The Music of Life: biology beyond genes.
OUP. 2006

rating : 2.5 : great stuff
review : 13 October 2008

Denis Nobel, one of the pioneers of Systems Biology, puts forward his view of how biology is more than (maybe even other than?) just genes in this extremely readable little book. He does this by explicit use of metaphor and (invented) anecdote in order to make his points, but is also careful to point out where this rhetorical approach breaks down.

The main metaphor is one of an orchestra producing music, where the genes might be the analogue of the musical score; necessary, maybe, but clearly by no means sufficient, to generate the sound of the symphony. There are several additional vital aspects to biology, including the fact that a new organism does not start ab initio, but in the context of a lot of pre-existing chemicals in the egg cell, and that these pre-existing chemicals have a natural behaviour dictated by the rules of physics and chemistry that therefore do not need to be encoded in the genome; the organism gets all this extra information, and more, for free from its environment. This extra environmental information is illustrated is an amusing, and memorable, anecdote of the recipe for an omelette that leaves out a crucial preparation step, because, simply, "how else would you prepare an omelette?" We also get some combinatorics that demonstrate why, when comparing our genomes to those of other species, 95% the same in the chromosome string can become mind-boggling fantastically different in the resulting behavioural network combinations.

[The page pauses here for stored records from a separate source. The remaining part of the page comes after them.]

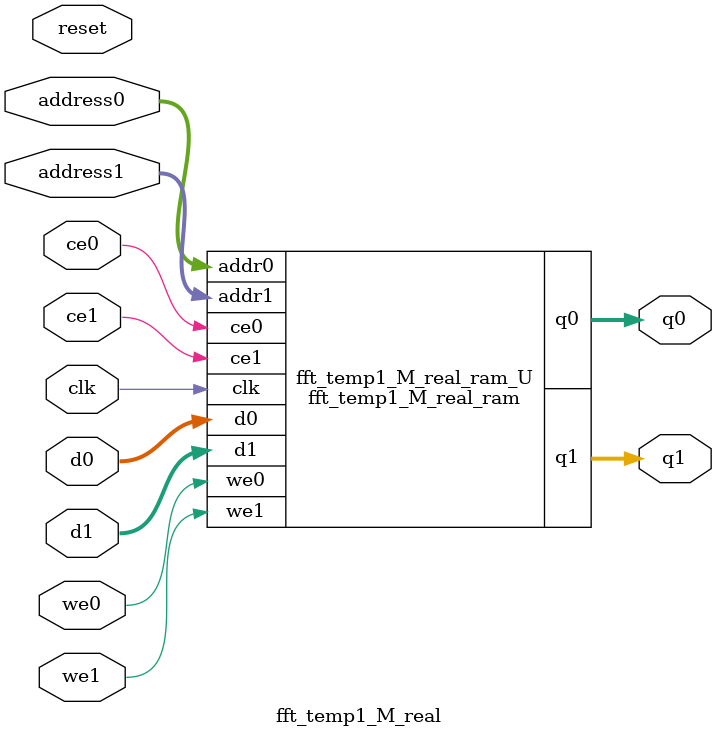
<source format=v>
`timescale 1 ns / 1 ps
module fft_temp1_M_real_ram (addr0, ce0, d0, we0, q0, addr1, ce1, d1, we1, q1,  clk);

parameter DWIDTH = 32;
parameter AWIDTH = 3;
parameter MEM_SIZE = 8;

input[AWIDTH-1:0] addr0;
input ce0;
input[DWIDTH-1:0] d0;
input we0;
output reg[DWIDTH-1:0] q0;
input[AWIDTH-1:0] addr1;
input ce1;
input[DWIDTH-1:0] d1;
input we1;
output reg[DWIDTH-1:0] q1;
input clk;

(* ram_style = "block" *)reg [DWIDTH-1:0] ram[0:MEM_SIZE-1];




always @(posedge clk)  
begin 
    if (ce0) 
    begin
        if (we0) 
        begin 
            ram[addr0] <= d0; 
        end 
        q0 <= ram[addr0];
    end
end


always @(posedge clk)  
begin 
    if (ce1) 
    begin
        if (we1) 
        begin 
            ram[addr1] <= d1; 
        end 
        q1 <= ram[addr1];
    end
end


endmodule

`timescale 1 ns / 1 ps
module fft_temp1_M_real(
    reset,
    clk,
    address0,
    ce0,
    we0,
    d0,
    q0,
    address1,
    ce1,
    we1,
    d1,
    q1);

parameter DataWidth = 32'd32;
parameter AddressRange = 32'd8;
parameter AddressWidth = 32'd3;
input reset;
input clk;
input[AddressWidth - 1:0] address0;
input ce0;
input we0;
input[DataWidth - 1:0] d0;
output[DataWidth - 1:0] q0;
input[AddressWidth - 1:0] address1;
input ce1;
input we1;
input[DataWidth - 1:0] d1;
output[DataWidth - 1:0] q1;



fft_temp1_M_real_ram fft_temp1_M_real_ram_U(
    .clk( clk ),
    .addr0( address0 ),
    .ce0( ce0 ),
    .we0( we0 ),
    .d0( d0 ),
    .q0( q0 ),
    .addr1( address1 ),
    .ce1( ce1 ),
    .we1( we1 ),
    .d1( d1 ),
    .q1( q1 ));

endmodule


</source>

This is a great little introduction to the concepts of Systems Biology, how the organism affects the genome as much as the genome affects the organism, and how it simply doesn't make sense to try to explain everything just from the bottom up. This doesn't mean Systems Biology is some woolly, hand-waving, purely holistic approach -- bottom-up reductionist information is still an important component, but only a component. Recommended.

Denis Noble.
Dance to the Tune of Life: biological relativity.
CUP. 2017

In this thought-provoking book, Denis Noble formulates the theory of biological relativity, emphasising that living organisms operate on multiple levels of complexity and must therefore be analysed from a multi-scale, relativistic perspective. Noble explains that all biological processes operate by means of molecular, cellular and organismal networks. The interactive nature of these fundamental processes is at the core of biological relativity and, as such, challenges simplified molecular reductionism. Noble shows that such an integrative view emerges as the necessary consequence of the rigorous application of mathematics to biology. Drawing on his pioneering work in the mathematical physics of biology, he shows that what emerges is a deeply humane picture of the role of the organism in constraining its chemistry, including its genes, to serve the organism as a whole, especially in the interaction with its social environment. This humanistic, holistic approach challenges the common gene-centred view held by many in modern biology and culture.